Es geht bei dieser in das Bewusstein der meisten Menschen bereits verankerten Klimareligion um einen Wendepunkt der zyklischen globalen Wirtschaftsentwicklung. Der sowjetische Wirtschaftswissenschaftler Nikolai Kondratjew hatte herausgefunden, dass die globale Wirtschaft einer zyklischen Entwicklung unterliegt, die so genannte Theorie der Langen Wellen (siehe Abbildung, Quelle: Wikipedia). Jeweiliger Ausgangspunkt für diese so genannten Langen Wellen sind Paradigmenwechsel, mit denen innovationsbedingte Investitionen verbunden sind. Durch diesen Paradigmenwechsel wird wieder massiv in neue Techniken investiert, womit ein Aufschwung verbunden ist. Nachdem sich die Innovation auf dem Markt durchgesetzt hat, verringern sich die Investitionen und es kommt wieder zu einem Abschwung. Der letzte Paradigmenwechsel war der Beginn des Informationszeitalters. Es kam zu einer massiven Investition in die dazugehörigen Techniken, so dass ein Aufschwung erzielt werden konnte, der in der Zwischenzeit drastisch zurückgeht, weil der Markt mit den entsprechenden Techniken übersättigt ist. Dies lässt sich zurückverfolgen auf sämtliche Paradigmenwechsel zur Zeit neuer Errungenschaften wie Eisenbahn, Strom, Elektronik, Chemie, Auto und Computer.

Es muss also ein neuer Paradigmenwechsel her, damit die globale Wirtschaft wieder einen Aufschwung erleben kann. Dieser neue Paradigmenwechsel soll diesmal durch die Etablierung eines Märchens vollzogen werden, nämlich der Mär vom CO2-Klimawandel. Diese längst widerlegte Mär sorgt dafür, dass an neuen Techniken (wie zum Beispiel das Geo-Engineering) geforscht und gearbeitet werden kann, neue Industriezweige entstehen, alte Industriezweige erneuert bzw. umgestellt werden müssen und so weiter. Neue Autos müssen entwickelt und produziert werden und noch perfektere Energiesparhäuser. Unzählige von neuen Gesetzen und Verordnungen können dadurch erlassen werden, mit denen man die Verbraucher und die Wirtschaft noch besser lenken und kontrollieren kann. Forschungsgelder und Subventionen an die Universitäten und Konzerne fließen, wohingegen die kleinen und mittleren Firmen, die diesen Öko-Bürokratismus nicht bewältigen können, immer mehr vom Markt verdrängt werden. Das CO2-Märchen dürfte zudem das probateste politische Mittel sein, die Bevölkerungen dieser Erde in einen - global gelenkten - neuen Totalitarismus zu vereinen.

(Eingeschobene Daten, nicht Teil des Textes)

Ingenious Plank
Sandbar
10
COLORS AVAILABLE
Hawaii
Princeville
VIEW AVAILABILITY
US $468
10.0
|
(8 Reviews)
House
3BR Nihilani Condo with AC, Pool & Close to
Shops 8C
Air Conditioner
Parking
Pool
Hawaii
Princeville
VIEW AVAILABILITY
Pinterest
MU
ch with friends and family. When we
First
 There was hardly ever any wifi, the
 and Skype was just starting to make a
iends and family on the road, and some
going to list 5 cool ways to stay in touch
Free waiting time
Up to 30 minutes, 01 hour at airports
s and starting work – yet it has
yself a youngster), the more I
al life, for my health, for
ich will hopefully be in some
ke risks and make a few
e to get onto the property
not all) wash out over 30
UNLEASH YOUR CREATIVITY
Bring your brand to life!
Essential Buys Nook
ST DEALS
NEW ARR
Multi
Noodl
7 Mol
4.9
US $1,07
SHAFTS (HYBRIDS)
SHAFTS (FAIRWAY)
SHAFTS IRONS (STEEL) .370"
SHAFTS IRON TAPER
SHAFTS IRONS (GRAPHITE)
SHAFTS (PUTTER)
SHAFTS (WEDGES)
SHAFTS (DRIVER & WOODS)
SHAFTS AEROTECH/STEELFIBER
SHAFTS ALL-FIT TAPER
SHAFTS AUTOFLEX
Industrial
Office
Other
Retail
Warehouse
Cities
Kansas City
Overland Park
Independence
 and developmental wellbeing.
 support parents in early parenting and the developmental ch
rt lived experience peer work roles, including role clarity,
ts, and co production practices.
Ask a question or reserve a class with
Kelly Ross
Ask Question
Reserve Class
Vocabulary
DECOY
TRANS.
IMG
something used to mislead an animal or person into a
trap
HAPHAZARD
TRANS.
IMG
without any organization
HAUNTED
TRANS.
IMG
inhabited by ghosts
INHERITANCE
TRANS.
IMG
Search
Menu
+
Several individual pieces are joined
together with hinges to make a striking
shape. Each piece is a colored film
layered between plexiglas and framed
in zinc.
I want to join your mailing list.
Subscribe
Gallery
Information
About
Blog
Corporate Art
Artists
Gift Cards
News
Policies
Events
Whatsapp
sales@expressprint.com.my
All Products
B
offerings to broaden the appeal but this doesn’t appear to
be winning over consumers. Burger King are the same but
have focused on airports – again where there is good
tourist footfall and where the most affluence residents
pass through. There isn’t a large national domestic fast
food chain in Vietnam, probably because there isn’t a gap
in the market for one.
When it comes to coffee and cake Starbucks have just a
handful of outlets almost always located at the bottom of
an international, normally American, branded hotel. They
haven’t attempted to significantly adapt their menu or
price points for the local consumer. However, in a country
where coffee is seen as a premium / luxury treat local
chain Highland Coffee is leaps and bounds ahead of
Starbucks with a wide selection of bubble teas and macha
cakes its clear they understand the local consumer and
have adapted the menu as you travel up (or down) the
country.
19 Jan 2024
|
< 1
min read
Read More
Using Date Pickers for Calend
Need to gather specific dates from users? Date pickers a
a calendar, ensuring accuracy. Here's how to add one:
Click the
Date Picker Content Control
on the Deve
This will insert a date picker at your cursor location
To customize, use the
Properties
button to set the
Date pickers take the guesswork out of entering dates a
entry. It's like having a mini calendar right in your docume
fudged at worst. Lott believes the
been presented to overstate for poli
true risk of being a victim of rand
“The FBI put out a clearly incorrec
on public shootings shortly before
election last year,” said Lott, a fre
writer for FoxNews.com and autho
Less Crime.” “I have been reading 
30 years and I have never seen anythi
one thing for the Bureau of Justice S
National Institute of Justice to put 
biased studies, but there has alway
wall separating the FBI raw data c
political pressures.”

Das sind wohl die Gründe, warum diese These zur Religion erhoben wurde. Deshalb werden Gegenstimmer verteufelt. Deshalb wurde ein gigantischer Apparat an Institutionen, Denkfabriken und Lehrstühlen aufgebaut, die sich diesem Märchen angenommen haben und letztendlich damit nur heiße Luft produzieren, die uns nicht nur Milliarden an Geldern, sondern auch unsere Freiheit kosten wird, wenn wir uns nicht wehren, indem wir die Menschen über diesen gigantischen Schwindel aufklären.

Der Wissenschaftler Nikolai Kondratjew machte sich übrigens damals bei seinen kommunistischen Machthabern äußerst unbeliebt, weil er einen Abschwung prognostizierte, zu dem es dann auch kam, wohingegen die kommunistische Führung für ihr Königreich einen Aufschwung propagierte. Tja, gelogen wurde eben damals wie heute.